Hydrogenation.
That’s an entire 5 syllables telling you that someone added hydrogen to some vegetable oil to turn it into Crisco. Well, not just vegetable oil—any liquid fat, really. And it’s not just made into Crisco. Hydrogenation is used for nearly every single product containing trans fatty acids (trans fats). Manufacturers use this process to make a great many things scores of people consume on a daily basis:
Just to list a few.
Trans fats were created to decrease the amount of saturated fats in people’s diets, because someone got it in their head that saturated fats were bad. Then, manufacturers discovered that their new baby made products last longer. Today, trans fats can be found in about 40% of the products you see on typical grocery store shelves.
Sounds good, right?

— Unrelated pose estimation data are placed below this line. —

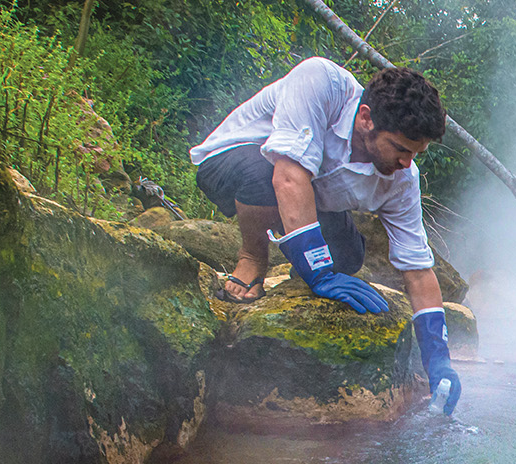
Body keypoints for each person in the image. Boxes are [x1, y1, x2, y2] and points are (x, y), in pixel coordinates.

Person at [189, 57, 460, 415]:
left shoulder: (402, 180)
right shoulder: (321, 82)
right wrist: (318, 270)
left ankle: (299, 271)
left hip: (305, 190)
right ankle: (253, 257)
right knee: (267, 177)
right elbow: (286, 177)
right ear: (366, 119)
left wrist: (439, 360)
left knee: (347, 257)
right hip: (232, 161)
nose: (407, 163)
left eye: (416, 154)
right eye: (401, 149)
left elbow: (417, 268)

Yeah... not so much.
While saturated fats do a fairly decent job of it, trans fats contribute their own fair share to clogging your arteries, by raising the level of LDLs (the “lousy” cholesterol) in your blood, as well as lipoproteins and triglycerides. Clogged arteries contribute to other medical complications. Like death.
Trans fats also seem to increase risk for diabetes, as well as the chance of heart disease and heart attacks.

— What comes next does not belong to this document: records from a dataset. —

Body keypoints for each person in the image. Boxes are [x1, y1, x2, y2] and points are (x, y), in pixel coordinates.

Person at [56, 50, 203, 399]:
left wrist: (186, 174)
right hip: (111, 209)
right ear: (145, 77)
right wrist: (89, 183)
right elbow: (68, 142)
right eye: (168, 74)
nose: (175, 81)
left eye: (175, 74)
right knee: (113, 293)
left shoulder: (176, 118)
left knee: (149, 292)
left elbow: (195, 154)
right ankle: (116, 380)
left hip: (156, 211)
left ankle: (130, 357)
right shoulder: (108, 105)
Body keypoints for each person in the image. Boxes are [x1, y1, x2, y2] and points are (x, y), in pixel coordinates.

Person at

I’m not saying to remove trans fats from your diet. I know I didn’t. I happen to like cookies and ice cream. However, be aware of what you’re consuming. In general, you should try to limit the amount of both saturated and trans fats you’re ingesting. If your doctor tells you to lower your LDLs, you might want to lay off dipping Keebler cookies into ranch dressing.
Stick, mainly, to the “good” fats. Polyunsaturated and monounsaturated fats raise the amount of HDLs (“healthy” cholesterol) in your bloodstream. HDLs remove LDLs from your blood. In high numbers they protect you from heart attacks, help unclog arteries, and make Chuck Norris cry his miraculous cancer-curing tears. Pretty neat, n’est-ce pas?

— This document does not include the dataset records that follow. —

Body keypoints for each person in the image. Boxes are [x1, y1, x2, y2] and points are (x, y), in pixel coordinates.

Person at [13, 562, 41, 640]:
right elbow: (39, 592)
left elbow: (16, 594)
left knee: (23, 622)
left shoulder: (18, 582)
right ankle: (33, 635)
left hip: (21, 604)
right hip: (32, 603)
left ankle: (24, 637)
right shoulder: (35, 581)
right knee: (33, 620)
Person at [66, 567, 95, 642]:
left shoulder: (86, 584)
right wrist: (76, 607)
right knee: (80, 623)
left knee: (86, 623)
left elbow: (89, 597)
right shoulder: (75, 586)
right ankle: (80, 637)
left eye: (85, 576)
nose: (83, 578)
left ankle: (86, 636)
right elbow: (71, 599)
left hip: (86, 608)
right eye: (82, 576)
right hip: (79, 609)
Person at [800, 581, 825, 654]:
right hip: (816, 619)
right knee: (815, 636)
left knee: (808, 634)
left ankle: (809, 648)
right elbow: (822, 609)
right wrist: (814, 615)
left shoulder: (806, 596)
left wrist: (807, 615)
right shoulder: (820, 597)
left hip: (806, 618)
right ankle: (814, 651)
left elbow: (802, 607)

You can find these fats in products like canola, olive, and peanut oils. Also, nuts, avocado, and peanut butter are good, heart-healthy snacks.
If you really need some margarine-type product, Smart Beat makes a trans-fat-free one that’s actually pretty decent (as in, it melts like butter and not like plastic).
I’m not saying to go chug a bottle of olive oil, though. That’s gross. I’m just saying to try to pick good fats over bad ones. Saturated and trans fats should be listed on the nutrition label of your food (unless you’re hoarding stuff from before 2006). And, even then, you should limit all fat intake to about 30% of your diet.